Extracted records –
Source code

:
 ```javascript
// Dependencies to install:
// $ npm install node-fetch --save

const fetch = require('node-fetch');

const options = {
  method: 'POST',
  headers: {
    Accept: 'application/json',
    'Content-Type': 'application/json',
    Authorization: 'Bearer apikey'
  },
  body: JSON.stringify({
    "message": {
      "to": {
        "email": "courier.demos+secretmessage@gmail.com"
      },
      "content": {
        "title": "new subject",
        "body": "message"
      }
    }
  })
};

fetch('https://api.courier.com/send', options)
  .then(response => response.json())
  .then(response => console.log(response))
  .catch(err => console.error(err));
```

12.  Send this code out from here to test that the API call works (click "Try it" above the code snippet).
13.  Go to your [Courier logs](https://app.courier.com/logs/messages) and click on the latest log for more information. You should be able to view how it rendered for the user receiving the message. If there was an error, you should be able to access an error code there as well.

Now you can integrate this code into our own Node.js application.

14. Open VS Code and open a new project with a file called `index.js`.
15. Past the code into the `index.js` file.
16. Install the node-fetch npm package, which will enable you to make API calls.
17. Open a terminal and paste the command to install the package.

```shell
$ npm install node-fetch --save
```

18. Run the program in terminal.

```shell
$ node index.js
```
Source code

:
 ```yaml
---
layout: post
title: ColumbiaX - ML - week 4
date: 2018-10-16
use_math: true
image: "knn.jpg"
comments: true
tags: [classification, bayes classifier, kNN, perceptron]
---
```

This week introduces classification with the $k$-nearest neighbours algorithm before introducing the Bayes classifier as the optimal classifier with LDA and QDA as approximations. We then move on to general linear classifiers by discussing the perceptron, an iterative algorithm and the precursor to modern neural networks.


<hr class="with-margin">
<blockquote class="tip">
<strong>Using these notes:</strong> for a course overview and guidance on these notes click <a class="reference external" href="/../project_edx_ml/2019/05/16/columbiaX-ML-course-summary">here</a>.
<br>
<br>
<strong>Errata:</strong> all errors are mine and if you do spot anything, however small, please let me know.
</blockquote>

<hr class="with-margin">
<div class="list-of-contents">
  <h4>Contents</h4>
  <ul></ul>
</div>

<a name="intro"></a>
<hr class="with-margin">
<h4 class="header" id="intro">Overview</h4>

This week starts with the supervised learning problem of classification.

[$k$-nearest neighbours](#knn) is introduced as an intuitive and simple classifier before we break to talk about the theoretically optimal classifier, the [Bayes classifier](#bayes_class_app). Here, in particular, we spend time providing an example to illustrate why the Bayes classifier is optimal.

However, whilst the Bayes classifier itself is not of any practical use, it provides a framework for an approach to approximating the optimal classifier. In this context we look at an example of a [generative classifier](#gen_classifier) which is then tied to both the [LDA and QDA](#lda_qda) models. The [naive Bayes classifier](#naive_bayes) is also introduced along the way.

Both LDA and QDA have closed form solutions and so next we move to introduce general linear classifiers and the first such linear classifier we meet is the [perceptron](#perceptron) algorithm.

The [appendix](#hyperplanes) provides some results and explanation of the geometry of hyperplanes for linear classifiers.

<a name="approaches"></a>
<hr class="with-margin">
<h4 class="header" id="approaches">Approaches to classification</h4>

Assignment – Of all the lines in the records, how many have the word "strong"? Write only the number.

Expected output – 2